Please retype all of the entries that follow, leaving the images out.
BEGIN Data for processing
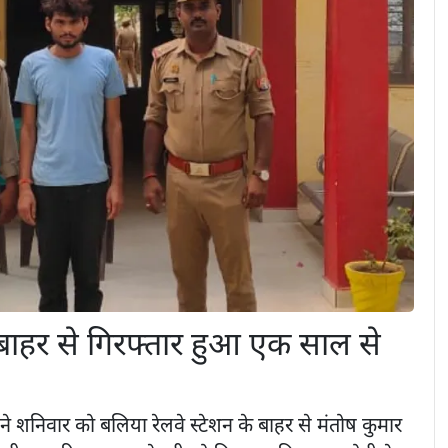
े बाहर से गिरफ्तार हुआ एक साल से
ने शनिवार को बलिया रेलवे स्टेशन के बाहर से मंतोष कुमार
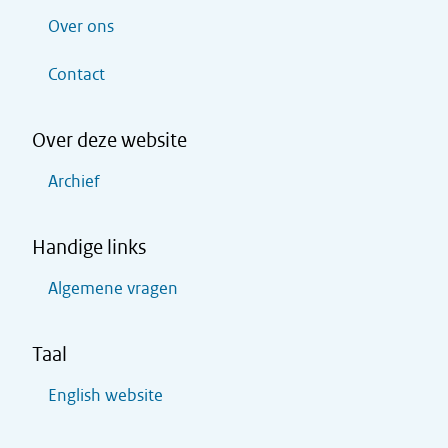
Over ons
Contact
Over deze website
Archief
Handige links
Algemene vragen
Taal
English website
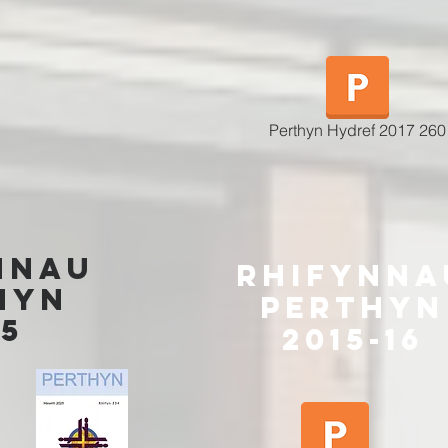
Perthyn Hydref 2017 260
Nnau
rhifynNa
hyn
Perthyn
5
2015-16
END Data for processing
__Written reply__.
े बाहर से गिरफ्तार हुआ एक साल से
ने शनिवार को बलिया रेलवे स्टेशन के बाहर से मंतोष कुमार
Over ons
Contact
Over deze website
Archief
Handige links
Algemene vragen
Taal
English website
Perthyn Hydref 2017 260
Nnau
rhifynNa
hyn
Perthyn
5
2015-16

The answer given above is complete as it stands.